Could you copy the speech on Asian bond markets word for word from "As a policy" to "situation for everyone."?

* EXTRACT TO READ *
━━━━

Speech by SEC Commissioner:
Developing Bond Markets in APEC: Key Lessons from the U.S. Experience: Remarks before the ABAC/ADBI/PECC Conference
Commissioner Roel C. Campos
U.S. Securities and Exchange Commission
June 21, 2005
Thank you, Mr. Toyoo Gyohten (President, Institute for International Monetary Affairs, Japan) for the introduction. It is my pleasure to be here today at the Asian Development Bank Institute's Conference on Developing Bond Markets in Asia. Before I start, I must issue the standard Securities and Exchange Commission (SEC) disclaimer: The Securities and Exchange Commission disclaims responsibility for any private publication or statement of any SEC employee or Commissioner. This speech expresses my personal views, and does not necessarily reflect those of the Commission, other Commissioners, or members of the staff.
As all of you know, a series of financial scandals in the United States over the past three years have proven to be something of a watershed for U.S. markets. The collapse of Enron and other financial improprieties in the issuer, investment banking, and mutual fund industries have led to the most significant revamping of U.S. securities laws in 70 years. Asia, too, had its watershed financial crisis in 1997. As the saying goes, with crisis comes opportunity, and just as Enron led to many positive changes in U.S. markets, the 1997 Asian crisis, while highly disruptive on many fronts, also led to many positive developments. For example, several regional development and regulatory initiatives, emphasizing such things as strong corporate governance and market transparency, were a direct result of the events of the 1997 crisis.
As a policy matter, the United States has long supported Asian trade and financial integration and the creation of more efficient, transparent, and well-governed financial markets. Successful Asian companies need capital to keep being successful, and we have long believed that American investors should be able to pursue legitimate investment opportunities wherever they may be. Efficient, transparent and well-governed financial markets are the lynchpin that produces a win-win situation for everyone.
Lessons from the Crisis
One key lesson coming from the crisis was the need for additional forms of capital formation and financial intermediation away from the dependence on bank intermediation. Just as a smart business has more than one source for a critical component, financial markets are stronger when they are not dependent on just one form of capital financing. As Federal Reserve Board Chairman Alan Greenspan said, it's always good for markets to have a "spare tire." In this regard, local capital markets are an important "spare tire," and since the Asian financial crisis, many countries have taken steps to strengthen securities regulation and bank supervision.
I understand that the regional initiatives discussed today were spurred not only by the weaknesses uncovered in the financial system, but also by a desire to reduce East Asian dependence on external capital, and to create internal mechanisms for dealing with liquidity crises. As a result, since 1997, Asian bond markets have experienced significant growth. Capitalization of domestic bond markets has roughly doubled since 1997 from 25% to approximately 50% of GDP. In terms of outstanding credit, bond markets have grown from 10% of outstanding in 1995 to over 20% in 2002.

━━━━

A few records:
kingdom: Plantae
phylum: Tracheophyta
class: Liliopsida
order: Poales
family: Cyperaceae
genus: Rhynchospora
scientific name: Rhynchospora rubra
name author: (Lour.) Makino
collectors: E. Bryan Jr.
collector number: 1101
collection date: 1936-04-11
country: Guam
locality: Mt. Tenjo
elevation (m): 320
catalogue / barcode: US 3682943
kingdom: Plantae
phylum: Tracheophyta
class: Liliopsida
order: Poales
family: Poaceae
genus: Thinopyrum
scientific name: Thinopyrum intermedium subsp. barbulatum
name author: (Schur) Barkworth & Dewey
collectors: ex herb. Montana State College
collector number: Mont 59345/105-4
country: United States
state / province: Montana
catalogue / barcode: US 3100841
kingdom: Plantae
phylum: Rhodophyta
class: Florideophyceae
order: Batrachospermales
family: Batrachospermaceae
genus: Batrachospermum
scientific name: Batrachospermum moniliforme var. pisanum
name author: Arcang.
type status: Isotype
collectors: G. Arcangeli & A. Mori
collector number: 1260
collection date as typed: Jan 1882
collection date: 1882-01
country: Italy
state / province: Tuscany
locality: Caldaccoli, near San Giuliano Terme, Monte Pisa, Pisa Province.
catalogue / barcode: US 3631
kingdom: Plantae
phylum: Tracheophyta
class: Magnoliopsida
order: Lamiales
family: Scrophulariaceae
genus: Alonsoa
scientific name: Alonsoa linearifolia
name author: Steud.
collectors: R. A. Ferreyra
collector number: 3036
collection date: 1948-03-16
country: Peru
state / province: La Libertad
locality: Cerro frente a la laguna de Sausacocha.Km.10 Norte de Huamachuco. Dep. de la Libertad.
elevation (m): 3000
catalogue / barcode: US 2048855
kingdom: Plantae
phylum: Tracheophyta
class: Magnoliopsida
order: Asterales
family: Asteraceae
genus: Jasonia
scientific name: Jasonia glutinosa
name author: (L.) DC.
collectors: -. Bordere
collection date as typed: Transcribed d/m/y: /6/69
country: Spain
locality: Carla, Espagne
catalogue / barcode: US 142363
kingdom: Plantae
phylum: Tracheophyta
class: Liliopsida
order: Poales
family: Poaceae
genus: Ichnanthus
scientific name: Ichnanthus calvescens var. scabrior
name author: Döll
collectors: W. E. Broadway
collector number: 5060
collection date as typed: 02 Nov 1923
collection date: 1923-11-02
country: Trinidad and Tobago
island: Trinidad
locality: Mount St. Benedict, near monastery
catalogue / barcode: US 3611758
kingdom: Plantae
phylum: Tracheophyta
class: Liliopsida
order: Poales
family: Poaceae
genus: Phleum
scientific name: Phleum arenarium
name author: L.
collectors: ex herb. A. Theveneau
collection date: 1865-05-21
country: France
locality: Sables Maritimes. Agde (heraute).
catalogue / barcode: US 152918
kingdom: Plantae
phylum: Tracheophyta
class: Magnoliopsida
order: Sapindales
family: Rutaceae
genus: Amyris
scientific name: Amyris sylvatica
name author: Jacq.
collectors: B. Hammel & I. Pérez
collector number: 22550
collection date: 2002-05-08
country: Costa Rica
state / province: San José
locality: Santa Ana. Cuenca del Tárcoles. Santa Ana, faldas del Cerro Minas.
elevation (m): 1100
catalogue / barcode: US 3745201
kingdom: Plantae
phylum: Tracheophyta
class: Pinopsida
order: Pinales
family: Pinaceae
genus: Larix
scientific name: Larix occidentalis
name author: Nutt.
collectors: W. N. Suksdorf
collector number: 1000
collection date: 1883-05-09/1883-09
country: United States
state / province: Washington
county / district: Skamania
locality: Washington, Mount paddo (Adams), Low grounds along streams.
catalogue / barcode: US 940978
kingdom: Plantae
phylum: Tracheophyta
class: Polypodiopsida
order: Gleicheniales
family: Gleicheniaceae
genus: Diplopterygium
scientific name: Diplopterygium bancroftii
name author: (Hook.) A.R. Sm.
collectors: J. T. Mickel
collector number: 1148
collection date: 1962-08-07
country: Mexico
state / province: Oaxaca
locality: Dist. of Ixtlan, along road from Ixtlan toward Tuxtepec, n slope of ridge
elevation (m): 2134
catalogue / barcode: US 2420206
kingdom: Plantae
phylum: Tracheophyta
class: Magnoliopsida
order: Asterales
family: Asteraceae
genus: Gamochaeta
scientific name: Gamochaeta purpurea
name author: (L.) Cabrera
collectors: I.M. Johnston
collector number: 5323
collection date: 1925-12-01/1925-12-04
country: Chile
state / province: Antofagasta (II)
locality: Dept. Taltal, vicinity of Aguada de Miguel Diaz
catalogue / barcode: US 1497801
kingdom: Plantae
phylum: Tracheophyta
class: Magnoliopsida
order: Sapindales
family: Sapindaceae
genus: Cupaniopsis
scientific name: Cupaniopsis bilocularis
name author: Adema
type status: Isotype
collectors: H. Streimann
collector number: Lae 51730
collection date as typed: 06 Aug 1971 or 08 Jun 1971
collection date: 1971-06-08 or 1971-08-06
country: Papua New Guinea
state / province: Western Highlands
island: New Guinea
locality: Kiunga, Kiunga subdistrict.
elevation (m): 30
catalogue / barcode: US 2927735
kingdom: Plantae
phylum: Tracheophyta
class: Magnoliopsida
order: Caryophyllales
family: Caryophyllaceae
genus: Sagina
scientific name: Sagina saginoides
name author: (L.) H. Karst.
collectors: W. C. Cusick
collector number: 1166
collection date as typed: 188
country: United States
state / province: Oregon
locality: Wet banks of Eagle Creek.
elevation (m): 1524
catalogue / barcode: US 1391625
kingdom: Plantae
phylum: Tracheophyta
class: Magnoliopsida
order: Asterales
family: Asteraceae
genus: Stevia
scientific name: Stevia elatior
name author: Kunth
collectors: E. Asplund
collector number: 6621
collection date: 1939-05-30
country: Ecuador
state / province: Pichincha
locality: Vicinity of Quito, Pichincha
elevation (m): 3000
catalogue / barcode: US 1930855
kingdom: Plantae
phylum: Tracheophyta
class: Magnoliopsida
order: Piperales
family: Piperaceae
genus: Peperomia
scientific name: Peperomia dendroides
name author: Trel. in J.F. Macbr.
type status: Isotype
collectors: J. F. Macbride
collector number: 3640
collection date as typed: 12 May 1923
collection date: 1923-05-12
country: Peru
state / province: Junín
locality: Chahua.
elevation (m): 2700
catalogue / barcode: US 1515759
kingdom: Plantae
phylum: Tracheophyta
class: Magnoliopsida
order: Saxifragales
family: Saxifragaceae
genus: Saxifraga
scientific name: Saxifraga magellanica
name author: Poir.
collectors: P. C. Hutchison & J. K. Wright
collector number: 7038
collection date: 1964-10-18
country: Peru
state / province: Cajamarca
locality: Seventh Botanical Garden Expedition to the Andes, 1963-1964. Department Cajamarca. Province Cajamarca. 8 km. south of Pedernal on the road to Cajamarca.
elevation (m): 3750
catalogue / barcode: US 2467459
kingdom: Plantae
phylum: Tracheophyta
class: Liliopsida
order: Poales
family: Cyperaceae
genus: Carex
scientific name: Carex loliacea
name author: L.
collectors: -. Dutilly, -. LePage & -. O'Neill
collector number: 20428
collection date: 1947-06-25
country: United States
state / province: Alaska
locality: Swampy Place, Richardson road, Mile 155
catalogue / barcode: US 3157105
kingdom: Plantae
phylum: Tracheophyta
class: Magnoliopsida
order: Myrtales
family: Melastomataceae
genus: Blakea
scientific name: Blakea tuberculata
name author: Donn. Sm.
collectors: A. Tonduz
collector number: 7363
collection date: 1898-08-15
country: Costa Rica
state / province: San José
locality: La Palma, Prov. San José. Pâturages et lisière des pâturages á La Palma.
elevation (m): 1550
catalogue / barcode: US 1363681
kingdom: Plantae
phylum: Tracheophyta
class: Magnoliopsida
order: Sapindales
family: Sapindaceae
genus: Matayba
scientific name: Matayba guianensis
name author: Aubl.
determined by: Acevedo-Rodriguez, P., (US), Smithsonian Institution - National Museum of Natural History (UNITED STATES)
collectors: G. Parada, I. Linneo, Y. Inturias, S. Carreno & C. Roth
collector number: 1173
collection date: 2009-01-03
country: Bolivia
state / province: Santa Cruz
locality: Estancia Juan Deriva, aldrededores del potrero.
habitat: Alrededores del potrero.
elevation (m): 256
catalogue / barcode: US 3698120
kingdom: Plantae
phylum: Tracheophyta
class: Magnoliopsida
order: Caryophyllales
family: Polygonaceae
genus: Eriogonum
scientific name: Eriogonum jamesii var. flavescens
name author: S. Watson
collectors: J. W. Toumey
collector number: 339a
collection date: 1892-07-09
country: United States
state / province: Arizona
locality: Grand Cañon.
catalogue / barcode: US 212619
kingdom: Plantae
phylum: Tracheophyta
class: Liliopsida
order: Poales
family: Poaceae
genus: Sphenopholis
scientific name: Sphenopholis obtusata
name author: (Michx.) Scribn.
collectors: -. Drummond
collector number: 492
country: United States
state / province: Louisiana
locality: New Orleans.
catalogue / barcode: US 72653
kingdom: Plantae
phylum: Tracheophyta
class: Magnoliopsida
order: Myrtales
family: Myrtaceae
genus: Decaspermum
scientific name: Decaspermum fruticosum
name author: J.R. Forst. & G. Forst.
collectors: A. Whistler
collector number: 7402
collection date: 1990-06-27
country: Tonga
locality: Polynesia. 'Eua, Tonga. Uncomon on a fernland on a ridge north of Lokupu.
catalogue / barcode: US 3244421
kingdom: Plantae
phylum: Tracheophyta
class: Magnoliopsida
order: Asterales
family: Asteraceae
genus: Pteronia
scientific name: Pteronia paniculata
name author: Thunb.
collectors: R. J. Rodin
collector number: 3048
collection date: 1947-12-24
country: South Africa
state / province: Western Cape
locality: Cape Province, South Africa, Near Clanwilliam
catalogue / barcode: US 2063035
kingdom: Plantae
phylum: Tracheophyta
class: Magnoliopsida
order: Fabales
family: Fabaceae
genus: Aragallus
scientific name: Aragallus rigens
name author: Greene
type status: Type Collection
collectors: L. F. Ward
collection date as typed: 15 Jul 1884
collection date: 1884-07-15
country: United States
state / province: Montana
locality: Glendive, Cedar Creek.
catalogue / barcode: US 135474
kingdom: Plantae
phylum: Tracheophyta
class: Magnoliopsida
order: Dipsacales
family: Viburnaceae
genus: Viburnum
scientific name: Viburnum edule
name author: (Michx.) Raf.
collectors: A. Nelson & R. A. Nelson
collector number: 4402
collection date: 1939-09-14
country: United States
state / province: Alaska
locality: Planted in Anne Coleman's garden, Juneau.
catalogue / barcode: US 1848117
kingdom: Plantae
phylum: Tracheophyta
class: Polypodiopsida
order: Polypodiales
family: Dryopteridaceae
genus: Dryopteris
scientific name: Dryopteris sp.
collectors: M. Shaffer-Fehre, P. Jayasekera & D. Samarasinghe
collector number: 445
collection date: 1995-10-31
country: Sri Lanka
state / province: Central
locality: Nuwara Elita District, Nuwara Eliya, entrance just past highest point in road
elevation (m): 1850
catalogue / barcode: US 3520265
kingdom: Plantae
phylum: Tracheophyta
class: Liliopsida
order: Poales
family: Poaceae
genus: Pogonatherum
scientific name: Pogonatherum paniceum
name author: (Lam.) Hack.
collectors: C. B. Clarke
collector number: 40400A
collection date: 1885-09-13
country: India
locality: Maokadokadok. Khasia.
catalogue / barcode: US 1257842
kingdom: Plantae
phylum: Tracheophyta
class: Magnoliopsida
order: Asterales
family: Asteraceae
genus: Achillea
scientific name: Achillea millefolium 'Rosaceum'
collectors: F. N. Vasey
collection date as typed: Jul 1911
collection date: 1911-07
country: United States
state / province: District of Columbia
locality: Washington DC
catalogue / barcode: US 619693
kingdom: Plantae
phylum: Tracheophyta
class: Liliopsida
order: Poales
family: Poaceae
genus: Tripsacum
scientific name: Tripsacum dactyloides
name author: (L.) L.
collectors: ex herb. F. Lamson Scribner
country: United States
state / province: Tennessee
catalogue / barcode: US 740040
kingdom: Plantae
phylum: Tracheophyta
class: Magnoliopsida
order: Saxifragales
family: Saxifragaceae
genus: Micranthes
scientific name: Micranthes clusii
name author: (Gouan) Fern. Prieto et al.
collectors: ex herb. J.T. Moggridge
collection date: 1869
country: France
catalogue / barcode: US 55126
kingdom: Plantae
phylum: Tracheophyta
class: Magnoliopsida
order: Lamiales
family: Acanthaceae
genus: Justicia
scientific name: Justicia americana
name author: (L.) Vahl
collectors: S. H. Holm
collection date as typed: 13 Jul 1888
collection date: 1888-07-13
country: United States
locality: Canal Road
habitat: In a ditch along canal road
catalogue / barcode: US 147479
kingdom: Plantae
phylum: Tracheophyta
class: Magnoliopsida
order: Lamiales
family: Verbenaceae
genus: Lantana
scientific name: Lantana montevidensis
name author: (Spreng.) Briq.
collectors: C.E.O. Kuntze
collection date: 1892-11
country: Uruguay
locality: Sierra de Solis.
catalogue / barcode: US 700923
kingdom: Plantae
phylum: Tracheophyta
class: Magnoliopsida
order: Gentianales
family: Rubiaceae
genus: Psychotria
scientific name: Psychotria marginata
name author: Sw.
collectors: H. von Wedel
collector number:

━━━━

* TASK SOLUTION *
As a policy matter, the United States has long supported Asian trade and financial integration and the creation of more efficient, transparent, and well-governed financial markets. Successful Asian companies need capital to keep being successful, and we have long believed that American investors should be able to pursue legitimate investment opportunities wherever they may be. Efficient, transparent and well-governed financial markets are the lynchpin that produces a win-win situation for everyone.